A funny thing about being a phonetician is that nowadays as well as listening, we spend a lot of our research time looking at pictures of one type or another. In part this is because of advances in desktop computing, and the ready availability of software to assist with phonetic analysis. Praat is the obvious example but there are others: Wavesurfer, for example. A lot of the time we are looking at pictures to see if we can locate corroborative evidence for our auditory impressions. It’s almost inevitable that (hopefully!) corroborative evidence will be provided for our colleagues, audience-members and readers in the form of some kind of visual representation. So we have to do what we can to ensure that the visual representations we offer are doing their job. As I point out in my article it’s through those visual representations that we ‘get at’ the data.

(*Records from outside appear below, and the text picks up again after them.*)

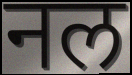
नलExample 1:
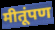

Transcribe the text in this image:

मीतूंपण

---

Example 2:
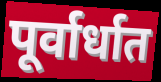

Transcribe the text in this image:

पूर्वार्धात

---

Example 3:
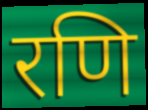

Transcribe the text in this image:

रणि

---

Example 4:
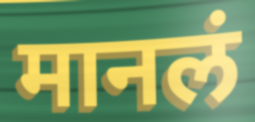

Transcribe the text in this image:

मानलं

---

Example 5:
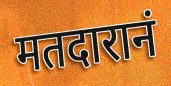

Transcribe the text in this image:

मतदारानंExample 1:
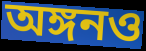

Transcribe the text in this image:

অঙ্গনও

In their excellent article in ROLSI, Steve Clayman and Chase Raymond provide pitch traces and spectrograms of portions of their examples to help the reader ‘get at’ their data and verify their observations. I’ll talk about just one, and quite a specific aspect. The transcription and analysis of their example (10) is accompanied by this visual representation with a labelled pitch trace at the top and a spectrogram at the bottom. (Incidentally, anyone interested in beefing up their knowledge of phonetics, including reading spectrograms, should read Richard Ogden‘s wonderful An Introduction to English Phonetics.)

From Clayman and Raymond (2015)

One of the points that they make is that there is no break in voicing between “turkey” and “you know”. They are, as we would expect, exactly right in making this observation. You can listen to the whole call on Talkbank; the utterance in question is at line 133. We don’t normally have the luxury of listening to the data being discussed, and instead have to rely on the visual representations provided by the researchers to verify their claims. But does their image do its job? As a phonetician when I’m looking for evidence of the continuation of voicing (vibrations of the vocal folds) I look for two main things: periodicity (a repeating pattern) in a waveform, and striations (vertical lines) in a spectrogram. In the case of this particular join I would be looking at a display something like this, listening to the join as I looked.

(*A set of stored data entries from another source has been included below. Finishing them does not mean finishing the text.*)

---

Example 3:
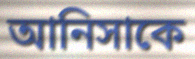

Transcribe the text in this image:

আনিসাকে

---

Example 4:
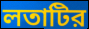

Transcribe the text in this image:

লতাটির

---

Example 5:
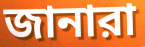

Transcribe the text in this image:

জানারাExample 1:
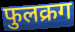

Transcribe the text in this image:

फुलक्रग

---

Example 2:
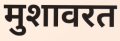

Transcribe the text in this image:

मुशावरत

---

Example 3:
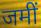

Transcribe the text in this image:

जमीं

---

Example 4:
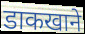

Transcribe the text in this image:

डाकखाने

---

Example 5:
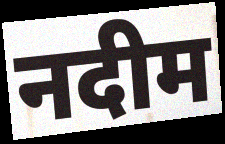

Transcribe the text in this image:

नदीम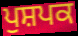
ਪੁਸ਼ਪਕ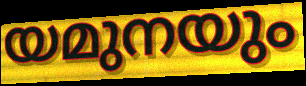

A portion of the above data, re-presented

different look at the same data

“From this display of a portion of the same data (“key yih” of “turkey yihknow”) it’s clear that the waveform across the join is periodic, and that there are striations in the spectrogram. All great evidence to support the original claim of continued voicing across the join. But this is not so obvious from the visual representation in the original article: there is no waveform, and the spectrogram presents so much information discrete striations can’t be identified.

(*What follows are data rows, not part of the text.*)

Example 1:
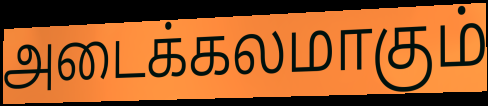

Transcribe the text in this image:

அடைக்கலமாகும்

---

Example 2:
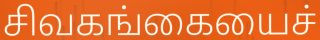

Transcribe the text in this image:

சிவகங்கையைச்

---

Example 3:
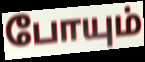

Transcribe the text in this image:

போயும்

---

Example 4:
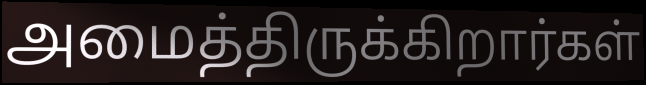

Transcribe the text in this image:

அமைத்திருக்கிறார்கள்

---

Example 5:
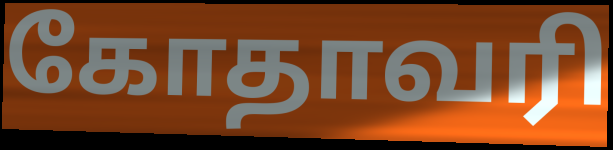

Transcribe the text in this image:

கோதாவரி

The usefulness of representations

I’ll finish with one last point which might provoke a bit of thought concerning visual representations. Let’s assume, for the sake of argument, that Leonardo da Vinci’s Mona Lisa is an accurate likeness of Lisa Gherardini. If we could travel back to when and where she lived, we would expect to be able to identify her from that visual representation. On the other hand, if what we had to go on was this charming line drawing by Melissa we surely wouldn’t stand a chance. The point is not that all visual representations of acoustic data should be as detailed as possible, but that the nature of the visual representation we are given has a significant impact on its usefulness to end-users. And with that we are back to thinking about the purpose of visual representations: in the case of visual representations of acoustic data in ROLSI, to provide corroborative evidence for the researcher’s claims, and to allow the reader to independently verify them.


Clayman, S. E., & Raymond, C. W. (2015). Modular pivots: A resource for extending turns at talk. Research on Language and Social Interaction, 48(4), 388-405.